When I teach creative writing, I often challenge fiction writers to try writing as if they were screenwriters, using only the tools that screenwriters have at their disposal. To put it another way, I challenge fiction writers to stay on the surface—to bring the inner lives of their characters out where the reader can get a good look at them, though dialogue, action, posture, physical appearance, personal effects, etc. 

In real life, you don’t have direct access to anybody’s inner life besides your own. No matter how close you are to another person, you know what she is thinking only insofar as you can judge from what she says, what she does, the expression on her face, maybe what she’s carrying (is she approaching you with a birthday cake or with a baseball bat?). Long experience with this person may make you a better judge of the clues (though this isn’t always the case)…but in any case, you’re judging from clues.

The things that roll and tumble around inside us always make their way to the surface, one way or another.
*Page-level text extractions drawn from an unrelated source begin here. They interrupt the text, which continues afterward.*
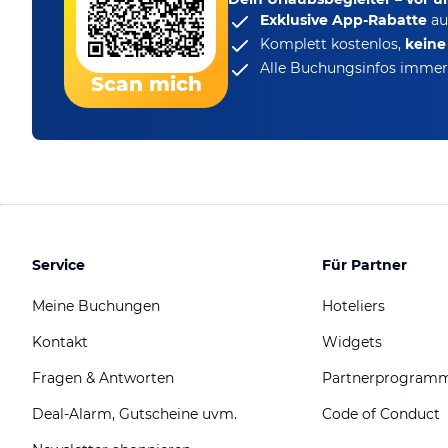
Exklusive App-Rabatte
au
Komplett kostenlos,
kein
Alle Buchungsinfos immer 
Scan mich
Service
Für Partner
Meine Buchungen
Hoteliers
Kontakt
Widgets
Fragen & Antworten
Partnerprogram
Deal-Alarm, Gutscheine uvm.
Code of Conduct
That’s why, even without a narrator, you are able to navigate a world full of people who are as mysterious to you as you are to them. 

One of the things I admire about screenwriters and playwrights is their skill in communicating the inner lives of characters without the benefit of a narrator to explain these things to us.  Everything is out there on the surface.

I’ve been thinking about screenwriters because a friend forwarded me a list of “Script Principles” that screenwriter Tony Tost has been collecting and developing over the last decade. Storytellers of all kinds, and not just screenwriters, will find them exceedingly helpful. (I found them so helpful that I’m going to make them the basis of my November webinar, this Thursday evening).

Here are a few of my favorite tips from Tony Tost’s list:

  • The purpose of dialogue is not to be impressive, but to be revealing.
  • People don’t change. They get revealed (Success doesn’t change people. It reveals them.) Create layers and masks for your main characters. What mask do they show their spouse? Their coworkers? What happens when their souse shows up at work and start chatting with those coworkers? What mask does your character wear then? What situations trigger forth layers they want hidden from sight?
  • The drama is not in the dialogue being spoken. The drama is in the desires and goals underneath the words. If the characters don’t have specific desires or goals, they can say many interesting things. But it won’t be dramatic.
  • When possible, make the scene’s protagonist’s goal/desire/emotion be something physical the protagonist’s scene partner can play. The husband doesn’t just feel a desperate sadness; he wants his wife to hold him. (They can play this.) The grandmother isn’t just scared: she wants to get the scary teens off her porch. The good-hearted deputy isn’t just concerned: he wants the scared girl to look elsewhere so she can’t see her father’s dead body. The protagonist’s word’s and actions (and the actor’s performance) can then be directed at getting the other actors in the scene to achieve that playable goal.

There are thirty-six of these principles on the list. Some address screenwriting pretty specifically. But if you want to tell better stories, I commend this list to you. And I’d love to see you Thursday night when we talk through some of these principles in my webinar.

One more note about writing like a screenwriter.
I mentioned above that I often challenge fiction writers to try writing as if they had only the screenwriter’s tools at their disposal. That’s a great exercise, and it helps train storytellers in the vital skill of showing instead of telling. But the narrator’s ability to eavesdrop on at least one character’s thoughts and feelings is one of the great benefits of fiction-writing, and it is one that you shouldn’t ignore. 

There’s a moment in Chapter 12 of The Hobbit that demonstrates what I mean. Bilbo is sneaking down a tunnel toward the dragon Smaug’s hoard of treasure, and he faces a moment of fear:

It was at this point that Bilbo stopped. Going on from there was the bravest thing he ever did. The tremendous things that happened afterwards were as nothing compared to it. He fought the real battle in the tunnel alone, before he ever saw the vast danger that lay in wait. At any rate after a short halt, go on he did…

As you can see, this is a pretty important moment in The Hobbit. What would happened here if Tolkien had accepted my challenge to write this moment using only the tools available to a screenwriter? Well, we would see Bilbo walk, then stop, then start walking again. The actor could get a scared look on his face, then get a brave look on his face. Maybe he could make a speech about how scared he is, then buck himself up by saying something self-inspiring. But that wouldn’t make much sense, since it is extremely important at this moment that he stay quiet. And even if Bilbo did deliver a lovely soliloquy at this point, there is no way for him to know what the omniscient narrator knows, that this moment of courage is more important than the deeds of bravery that he hasn’t accomplished yet.

I don’t know how this moment is played in the Hobbit movie…it appeared in the second of third of those movies, and I barely made it to the end of the first one. The long and short of it is that the omniscient narrator opens up possibilities here that aren’t available to the screenwriter or moviemaker. So while fiction writers have a lot to learn from screenwriters when it comes to showing and telling, they shouldn’t neglect the fact that telling is sometimes exactly what the doctor ordered.